Harris, by contrast, has roughly 238 offices throughout the battlegrounds, with approximately 1,750 paid staff members in those locations. The rest of her field team is focused on the ground, working to build enthusiasm among the Democratic base and any remaining undecided voters.
“We know that ground campaigning makes a difference,” Fowler said. “We know that more door knocks and more phone calls and more direct mail, those things do add up and can have a meaningful effect on participation.”
Looking Forward
With just 30 days left before Election Day, Harris is seemingly more vulnerable on the path to triumph.
“Right now, some of the disadvantages that Harris would have are just the inability to answer the question, ‘Are you better off now than you were four years ago?’” Neiheisel said, calling it her chief liability.
“It’s certainly not in terms of resources. She seems to have made up quite a bit of ground on that in a hurry, given that she started her campaign fairly late,” he said. “The flip side there is that she’s probably better resourced right now than the Trump campaign. Whether that matters, I don’t know.”
Much has been said about the potential for “October surprises,” which are sudden news events in the weeks leading up to Election Day that can alter the public’s perception of the race. Eleven days before the 2016 election, FBI Director James Comey announced that the agency had discovered new emails in its investigation into Clinton’s email server.

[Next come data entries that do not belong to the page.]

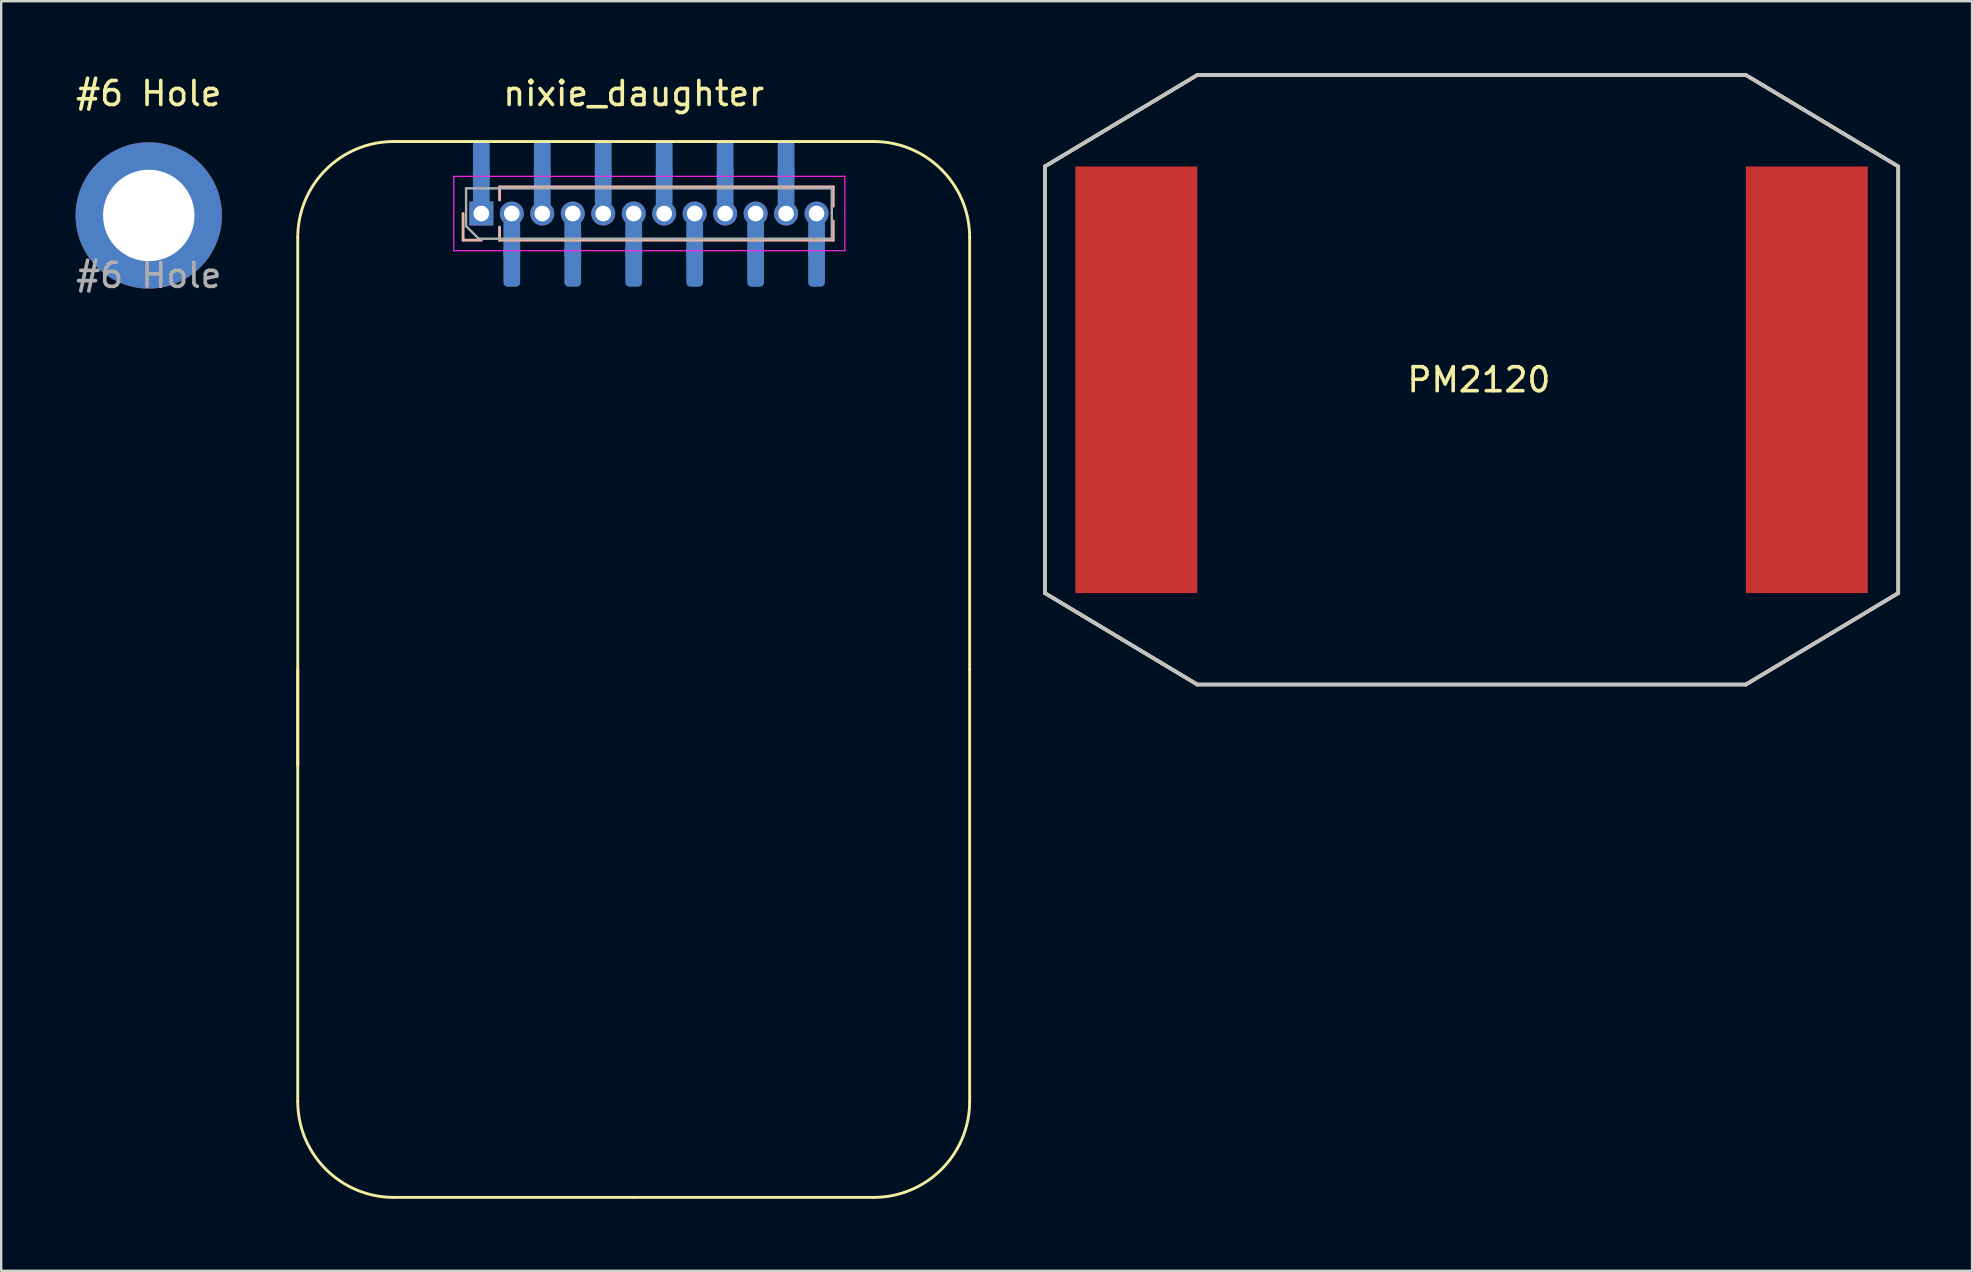
<source format=kicad_pcb>
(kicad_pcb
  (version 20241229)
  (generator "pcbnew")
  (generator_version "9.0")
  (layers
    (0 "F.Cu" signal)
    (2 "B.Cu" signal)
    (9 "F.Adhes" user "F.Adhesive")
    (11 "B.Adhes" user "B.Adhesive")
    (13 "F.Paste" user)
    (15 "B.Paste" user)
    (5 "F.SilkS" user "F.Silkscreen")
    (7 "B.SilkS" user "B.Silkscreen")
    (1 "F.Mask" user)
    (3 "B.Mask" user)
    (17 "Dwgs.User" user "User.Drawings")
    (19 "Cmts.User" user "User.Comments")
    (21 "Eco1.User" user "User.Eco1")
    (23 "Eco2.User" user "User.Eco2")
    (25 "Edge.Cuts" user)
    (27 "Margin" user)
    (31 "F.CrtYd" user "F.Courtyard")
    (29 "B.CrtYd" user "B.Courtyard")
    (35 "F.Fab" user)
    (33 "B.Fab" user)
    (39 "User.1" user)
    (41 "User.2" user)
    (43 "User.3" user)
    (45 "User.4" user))
  (footprint "nixie_daughter"
    (layer "F.Cu")
    (at 23.358 24.848)
    (property "Reference" "nixie_daughter" (at 0 -24 0) (unlocked yes) (layer "F.SilkS") (effects (font (size 1 1) (thickness 0.15))))
    (attr through_hole)
    (fp_line (start -14 0) (end -14 18) (stroke (width 0.12) (type solid)) (layer "F.SilkS"))
    (fp_line (start -14 4) (end -14 -18) (stroke (width 0.12) (type solid)) (layer "F.SilkS"))
    (fp_line (start -10 22) (end 0 22) (stroke (width 0.12) (type solid)) (layer "F.SilkS"))
    (fp_line (start 10 -22) (end -10 -22) (stroke (width 0.12) (type solid)) (layer "F.SilkS"))
    (fp_line (start 10 22) (end 0 22) (stroke (width 0.12) (type solid)) (layer "F.SilkS"))
    (fp_line (start 14 0) (end 14 -18) (stroke (width 0.12) (type solid)) (layer "F.SilkS"))
    (fp_line (start 14 0) (end 14 18) (stroke (width 0.12) (type solid)) (layer "F.SilkS"))
    (fp_arc (start -14 -18) (mid -12.828427 -20.828427) (end -10 -22) (stroke (width 0.12) (type solid)) (layer "F.SilkS"))
    (fp_arc (start -10 22) (mid -12.828427 20.828427) (end -14 18) (stroke (width 0.12) (type solid)) (layer "F.SilkS"))
    (fp_arc (start 10 -22) (mid 12.828427 -20.828427) (end 14 -18) (stroke (width 0.12) (type solid)) (layer "F.SilkS"))
    (fp_arc (start 14 18) (mid 12.828427 20.828427) (end 10 22) (stroke (width 0.12) (type solid)) (layer "F.SilkS"))
    (fp_line (start -7.11 -17.89) (end -7.11 -19) (stroke (width 0.12) (type solid)) (layer "B.SilkS"))
    (fp_line (start -6.35 -17.89) (end -7.11 -17.89) (stroke (width 0.12) (type solid)) (layer "B.SilkS"))
    (fp_line (start -5.59 -20.11) (end 8.315 -20.11) (stroke (width 0.12) (type solid)) (layer "B.SilkS"))
    (fp_line (start -5.59 -19.563) (end -5.59 -20.11) (stroke (width 0.12) (type solid)) (layer "B.SilkS"))
    (fp_line (start -5.59 -17.89) (end -5.59 -18.437) (stroke (width 0.12) (type solid)) (layer "B.SilkS"))
    (fp_line (start -5.59 -17.89) (end 8.315 -17.89) (stroke (width 0.12) (type solid)) (layer "B.SilkS"))
    (fp_line (start 8.315 -19.308) (end 8.315 -20.11) (stroke (width 0.12) (type solid)) (layer "B.SilkS"))
    (fp_line (start 8.315 -17.89) (end 8.315 -18.692) (stroke (width 0.12) (type solid)) (layer "B.SilkS"))
    (fp_line (start -7.5 -20.55) (end -7.5 -17.45) (stroke (width 0.05) (type solid)) (layer "F.CrtYd"))
    (fp_line (start -7.5 -17.45) (end 8.8 -17.45) (stroke (width 0.05) (type solid)) (layer "F.CrtYd"))
    (fp_line (start 8.8 -20.55) (end -7.5 -20.55) (stroke (width 0.05) (type solid)) (layer "F.CrtYd"))
    (fp_line (start 8.8 -17.45) (end 8.8 -20.55) (stroke (width 0.05) (type solid)) (layer "F.CrtYd"))
    (fp_line (start -6.985 -20.05) (end 8.255 -20.05) (stroke (width 0.1) (type solid)) (layer "F.Fab"))
    (fp_line (start -6.985 -18.475) (end -6.985 -20.05) (stroke (width 0.1) (type solid)) (layer "F.Fab"))
    (fp_line (start -6.46 -17.95) (end -6.985 -18.475) (stroke (width 0.1) (type solid)) (layer "F.Fab"))
    (fp_line (start 8.255 -20.05) (end 8.255 -17.95) (stroke (width 0.1) (type solid)) (layer "F.Fab"))
    (fp_line (start 8.255 -17.95) (end -6.46 -17.95) (stroke (width 0.1) (type solid)) (layer "F.Fab"))
    (pad "1" smd roundrect (at -6.35 -19 180) (size 0.7 1.7) (drill (offset 0 1.1)) (layers "B.Cu") (roundrect_rratio 0.25))
    (pad "1" smd roundrect (at -6.35 -19 180) (size 0.7 1.7) (drill (offset 0 2.2)) (layers "B.Cu" "B.Mask" "B.Paste") (roundrect_rratio 0.25))
    (pad "1" thru_hole rect (at -6.35 -19 90) (size 1 1) (drill 0.65) (layers "*.Cu" "*.Mask"))
    (pad "2" smd roundrect (at -5.08 -19) (size 0.7 1.7) (drill (offset 0 1.1)) (layers "B.Cu") (roundrect_rratio 0.25))
    (pad "2" smd roundrect (at -5.08 -19) (size 0.7 1.7) (drill (offset 0 2.2)) (layers "B.Cu" "B.Mask" "B.Paste") (roundrect_rratio 0.25))
    (pad "2" thru_hole oval (at -5.08 -19 90) (size 1 1) (drill 0.65) (layers "*.Cu" "*.Mask"))
    (pad "3" smd roundrect (at -3.81 -19 180) (size 0.7 1.7) (drill (offset 0 1.1)) (layers "B.Cu") (roundrect_rratio 0.25))
    (pad "3" smd roundrect (at -3.81 -19 180) (size 0.7 1.7) (drill (offset 0 2.2)) (layers "B.Cu" "B.Mask" "B.Paste") (roundrect_rratio 0.25))
    (pad "3" thru_hole oval (at -3.81 -19 90) (size 1 1) (drill 0.65) (layers "*.Cu" "*.Mask"))
    (pad "4" smd roundrect (at -2.54 -19) (size 0.7 1.7) (drill (offset 0 1.1)) (layers "B.Cu") (roundrect_rratio 0.25))
    (pad "4" smd roundrect (at -2.54 -19) (size 0.7 1.7) (drill (offset 0 2.2)) (layers "B.Cu" "B.Mask" "B.Paste") (roundrect_rratio 0.25))
    (pad "4" thru_hole oval (at -2.54 -19 90) (size 1 1) (drill 0.65) (layers "*.Cu" "*.Mask"))
    (pad "5" smd roundrect (at -1.27 -19 180) (size 0.7 1.7) (drill (offset 0 1.1)) (layers "B.Cu") (roundrect_rratio 0.25))
    (pad "5" smd roundrect (at -1.27 -19 180) (size 0.7 1.7) (drill (offset 0 2.2)) (layers "B.Cu" "B.Mask" "B.Paste") (roundrect_rratio 0.25))
    (pad "5" thru_hole oval (at -1.27 -19 90) (size 1 1) (drill 0.65) (layers "*.Cu" "*.Mask"))
    (pad "6" smd roundrect (at 0 -19) (size 0.7 1.7) (drill (offset 0 1.1)) (layers "B.Cu") (roundrect_rratio 0.25))
    (pad "6" smd roundrect (at 0 -19) (size 0.7 1.7) (drill (offset 0 2.2)) (layers "B.Cu" "B.Mask" "B.Paste") (roundrect_rratio 0.25))
    (pad "6" thru_hole oval (at 0 -19 180) (size 1 1) (drill 0.65) (layers "*.Cu" "*.Mask"))
    (pad "7" smd roundrect (at 1.27 -19 180) (size 0.7 1.7) (drill (offset 0 1.1)) (layers "B.Cu") (roundrect_rratio 0.25))
    (pad "7" smd roundrect (at 1.27 -19 180) (size 0.7 1.7) (drill (offset 0 2.2)) (layers "B.Cu" "B.Mask" "B.Paste") (roundrect_rratio 0.25))
    (pad "7" thru_hole oval (at 1.27 -19 90) (size 1 1) (drill 0.65) (layers "*.Cu" "*.Mask"))
    (pad "8" smd roundrect (at 2.54 -19) (size 0.7 1.7) (drill (offset 0 1.1)) (layers "B.Cu") (roundrect_rratio 0.25))
    (pad "8" smd roundrect (at 2.54 -19) (size 0.7 1.7) (drill (offset 0 2.2)) (layers "B.Cu" "B.Mask" "B.Paste") (roundrect_rratio 0.25))
    (pad "8" thru_hole oval (at 2.54 -19 90) (size 1 1) (drill 0.65) (layers "*.Cu" "*.Mask"))
    (pad "9" smd roundrect (at 3.81 -19 180) (size 0.7 1.7) (drill (offset 0 1.1)) (layers "B.Cu") (roundrect_rratio 0.25))
    (pad "9" smd roundrect (at 3.81 -19 180) (size 0.7 1.7) (drill (offset 0 2.2)) (layers "B.Cu" "B.Mask" "B.Paste") (roundrect_rratio 0.25))
    (pad "9" thru_hole oval (at 3.81 -19 90) (size 1 1) (drill 0.65) (layers "*.Cu" "*.Mask"))
    (pad "10" smd roundrect (at 5.08 -19) (size 0.7 1.7) (drill (offset 0 1.1)) (layers "B.Cu") (roundrect_rratio 0.25))
    (pad "10" smd roundrect (at 5.08 -19) (size 0.7 1.7) (drill (offset 0 2.2)) (layers "B.Cu" "B.Mask" "B.Paste") (roundrect_rratio 0.25))
    (pad "10" thru_hole oval (at 5.08 -19 90) (size 1 1) (drill 0.65) (layers "*.Cu" "*.Mask"))
    (pad "11" smd roundrect (at 6.35 -19 180) (size 0.7 1.7) (drill (offset 0 1.1)) (layers "B.Cu") (roundrect_rratio 0.25))
    (pad "11" smd roundrect (at 6.35 -19 180) (size 0.7 1.7) (drill (offset 0 2.2)) (layers "B.Cu" "B.Mask" "B.Paste") (roundrect_rratio 0.25))
    (pad "11" thru_hole oval (at 6.35 -19 90) (size 1 1) (drill 0.65) (layers "*.Cu" "*.Mask"))
    (pad "12" smd roundrect (at 7.62 -19) (size 0.7 1.7) (drill (offset 0 1.1)) (layers "B.Cu") (roundrect_rratio 0.25))
    (pad "12" smd roundrect (at 7.62 -19) (size 0.7 1.7) (drill (offset 0 2.2)) (layers "B.Cu" "B.Mask" "B.Paste") (roundrect_rratio 0.25))
    (pad "12" thru_hole oval (at 7.62 -19 90) (size 1 1) (drill 0.65) (layers "*.Cu" "*.Mask")))
  (footprint "#6 Hole"
    (layer "F.Cu")
    (at 3.149 5.928)
    (property "Reference" "#6 Hole" (at 0 -5.08 0) (unlocked yes) (layer "F.SilkS") (effects (font (size 1 1) (thickness 0.15))))
    (fp_text user "${REFERENCE}" (at 0 2.5 0) (unlocked yes) (layer "F.Fab") (effects (font (size 1 1) (thickness 0.15))))
    (pad "" thru_hole circle (at 0 0) (size 6.096 6.096) (drill 3.81) (layers "*.Cu" "*.Mask")))
  (footprint "PM2120"
    (layer "F.Cu")
    (at 58.274 12.776)
    (property "Reference" "PM2120" (at 0.305 0 0) (layer "F.SilkS") (effects (font (size 1 1) (thickness 0.15))))
    (attr through_hole)
    (fp_line (start -17.78 -8.89) (end -11.43 -12.7) (stroke (width 0.152) (type solid)) (layer "F.SilkS"))
    (fp_line (start -17.78 8.89) (end -17.78 -8.89) (stroke (width 0.152) (type solid)) (layer "F.SilkS"))
    (fp_line (start -11.43 -12.7) (end 11.43 -12.7) (stroke (width 0.152) (type solid)) (layer "F.SilkS"))
    (fp_line (start -11.43 12.7) (end -17.78 8.89) (stroke (width 0.152) (type solid)) (layer "F.SilkS"))
    (fp_line (start 11.43 -12.7) (end 17.78 -8.89) (stroke (width 0.152) (type solid)) (layer "F.SilkS"))
    (fp_line (start 11.43 12.7) (end -11.43 12.7) (stroke (width 0.152) (type solid)) (layer "F.SilkS"))
    (fp_line (start 17.78 -8.89) (end 17.78 8.89) (stroke (width 0.152) (type solid)) (layer "F.SilkS"))
    (fp_line (start 17.78 8.89) (end 11.43 12.7) (stroke (width 0.152) (type solid)) (layer "F.SilkS"))
    (fp_line (start -17.78 -8.89) (end -11.43 -12.7) (stroke (width 0.152) (type solid)) (layer "Dwgs.User"))
    (fp_line (start -17.78 8.89) (end -17.78 -8.89) (stroke (width 0.152) (type solid)) (layer "Dwgs.User"))
    (fp_line (start -11.43 -12.7) (end 11.43 -12.7) (stroke (width 0.152) (type solid)) (layer "Dwgs.User"))
    (fp_line (start -11.43 12.7) (end -17.78 8.89) (stroke (width 0.152) (type solid)) (layer "Dwgs.User"))
    (fp_line (start 11.43 -12.7) (end 17.78 -8.89) (stroke (width 0.152) (type solid)) (layer "Dwgs.User"))
    (fp_line (start 11.43 12.7) (end -11.43 12.7) (stroke (width 0.152) (type solid)) (layer "Dwgs.User"))
    (fp_line (start 17.78 -8.89) (end 17.78 8.89) (stroke (width 0.152) (type solid)) (layer "Dwgs.User"))
    (fp_line (start 17.78 8.89) (end 11.43 12.7) (stroke (width 0.152) (type solid)) (layer "Dwgs.User"))
    (pad "1" smd rect (at -13.97 0) (size 5.08 17.78) (layers "F.Cu" "F.Mask" "F.Paste"))
    (pad "2" smd rect (at 13.97 0) (size 5.08 17.78) (layers "F.Cu" "F.Mask" "F.Paste")))
  (gr_rect
    (start -3 -3)
    (end 79.13 49.908)
    (stroke (width 0.1) (type default))
    (fill no)
    (layer "Edge.Cuts")))
</source>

“It’s easier to imagine something that could really hurt Harris more so than something that could hurt Trump,” Fowler said. Trump has survived multiple scandals in the past, including the release of the Access Hollywood tape in 2016. A corruption scandal in the Biden administration “could end up hurting Harris,” Fowler said.
Even so, Harris will likely emphasize the recently released new version of special counsel Jack Smith’s indictment of Trump in Washington, regarding his alleged actions after the 2020 election. It was the focus of her campaign rally with former GOP congresswoman Liz Cheney in Wisconsin on Oct. 3.
Many independent voters, Neiheisel said, are affected by “whatever information environment exists … around two weeks out” from Election Day.
There’s also the question of undecided voters. In many battleground state polls, the 5 percent to 15 percent of undecided voters will likely decide the winner.
Traditionally, those voters would likely back the “challenger candidate,” Neiheisel said, but since Harris is trying to brand Trump as an incumbent, despite her own incumbency, it’s not clear who these voters will see as the true challenger.
Lee agrees, and said she has “flipped the narrative” to present herself as the “fresh face.”
“I don’t really believe there’s many people that are undecided right now. I think they secretly know who they’re voting for, and my guess is they’re going to break more for Harris than Trump,” Lee said.
As to how either campaign moves the needle in the last 30 days to claim victory, Fowler suggests focusing on issues that will appeal to those in the middle.
“My advice for either campaign would be pretty similar, which is [to] focus on the important bread and butter issues people care about, and try to take moderate, reasonable positions that convey competence,” he said.